2005 Salt Lake City Annual Meeting (October 16–19, 2005)

Paper No. 13
Presentation Time: 11:30 AM

HURRICANE PRECIPITATION ISOTOPE SIGNATURE AS A CALIBRATION TOOL AND RECHARGE FLUX MARKER FOR MODELING A TROPICAL KARSTIC AQUIFER


PEDERSEN, Bianca1, BOOTH, Colin2 and PERRY, Eugene2, (1)Department of Geology and Environmental Geosciences, Northern Illinois University, Davis hall 312, Dekalb, IL 60115, (2)Department of Geology and Environmental Geosciences, Northern Illinois University, Davis Hall 312, DeKalb, IL 60115, bianca@geol.niu.edu

Groundwater flow and transport models such as MODFLOW although based on porous media hydraulics, are widely applied to fractured or karstic aquifer systems. Additional flux data to assess and constrain the application of such models is valuable. Tropical storm precipitation has a distinctive isotope composition and is deposited as a large, discrete slug of readily identifiable water over a wide area. Movement of this natural tracer through an aquifer can be used to calibrate groundwater models in the karstic aquifers common in certain hurricane-prone areas e.g.
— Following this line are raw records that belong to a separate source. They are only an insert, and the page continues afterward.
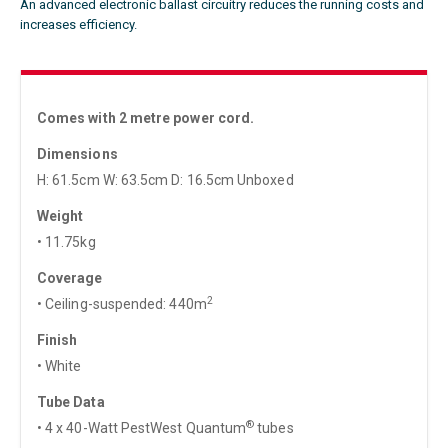
An advanced electronic ballast circuitry reduces the running costs and
increases efficiency.
Comes with 2 metre power cord.
Dimensions
H: 61.5cm W: 63.5cm D: 16.5cm Unboxed
Weight
• 11.75kg
Coverage
2
• Ceiling-suspended: 440m
Finish
• White
Tube Data
®
• 4 x 40-Watt PestWest Quantum
tubes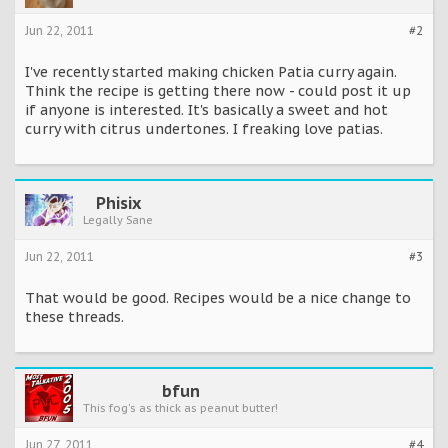
Jun 22, 2011
#2
I've recently started making chicken Patia curry again.
Think the recipe is getting there now - could post it up
if anyone is interested. It's basically a sweet and hot
curry with citrus undertones. I freaking love patias.
Phisix
Legally Sane
Jun 22, 2011
#3
That would be good. Recipes would be a nice change to
these threads.
bfun
This fog's as thick as peanut butter!
Jun 27, 2011
#4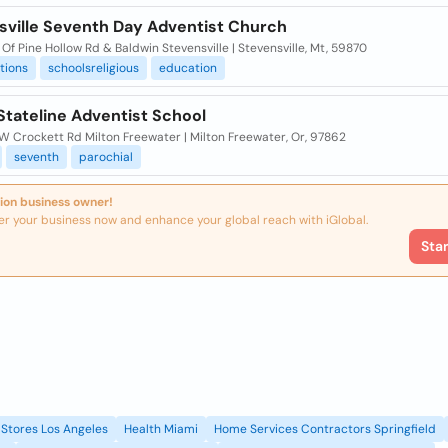
sville Seventh Day Adventist Church
Of Pine Hollow Rd & Baldwin Stevensville | Stevensville, Mt, 59870
tions
schoolsreligious
education
Stateline Adventist School
W Crockett Rd Milton Freewater | Milton Freewater, Or, 97862
seventh
parochial
ion business owner!
er your business now and enhance your global reach with iGlobal.
Sta
Stores Los Angeles
Health Miami
Home Services Contractors Springfield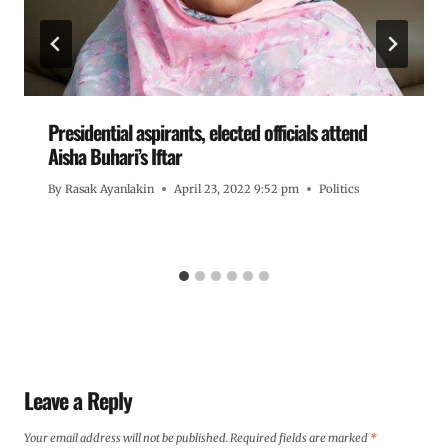
Presidential aspirants, elected officials attend
Aisha Buhari’s Iftar
By
Rasak Ayanlakin
April 23, 2022 9:52 pm
Politics
Leave a Reply
Your email address will not be published.
Required fields are marked
*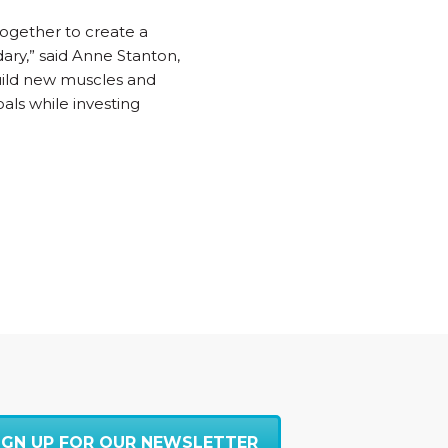
 together to create a
ary,” said Anne Stanton,
build new muscles and
ls while investing
IGN UP FOR OUR NEWSLETTER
Yucatan, Florida. This study incorporates the signature from Hurricane Isidore into a MODFLOW-based model of the karstic aquifer of the Yucatan Peninsula, Mexico.

Isidore crossed northern Yucatan on September 23-24, 2002. It left a strong isotopic signal in six observation wells located along two transects perpendicular to the northern Yucatan coast, monitored between July 2003 and August 2004. These were used as a calibration tool and recharge marker in a Groundwater Vistas (ESI) model. A transient 2D section model has been produced, which also incorporates the SEAWAT module (Langevin et al. 2003;USGS Report 03-426) to simulate the saltwater interface, using isotope data from three of the wells. The model, initially calibrated using observed heads and salinities, has been refined using the hurricane signature as a separate data set to constrain recharge and calibrate hydraulic properties.

The isotope signature pulse, which entered a wide area of the aquifer from a specific time-linked event, is an independent recharge marker. Constraining recharge is especially important in calibrating permeability values, which are difficult to model in karst. The tracked isotope signature provides one of the few possible ways to calibrate porosity, a critical parameter in transport modeling. A hurricane's isotope signature is both time-linked and conservative and hence is a reliable velocity marker. Better recharge and porosity controls together will particularly help constrain vertical flow and transport aspects of the model. Use of the isotopic signature of hurricane precipitation as a tool for estimation of hard-to-measure parameters is promising. Best results will require detailed monitoring of the precipitation event.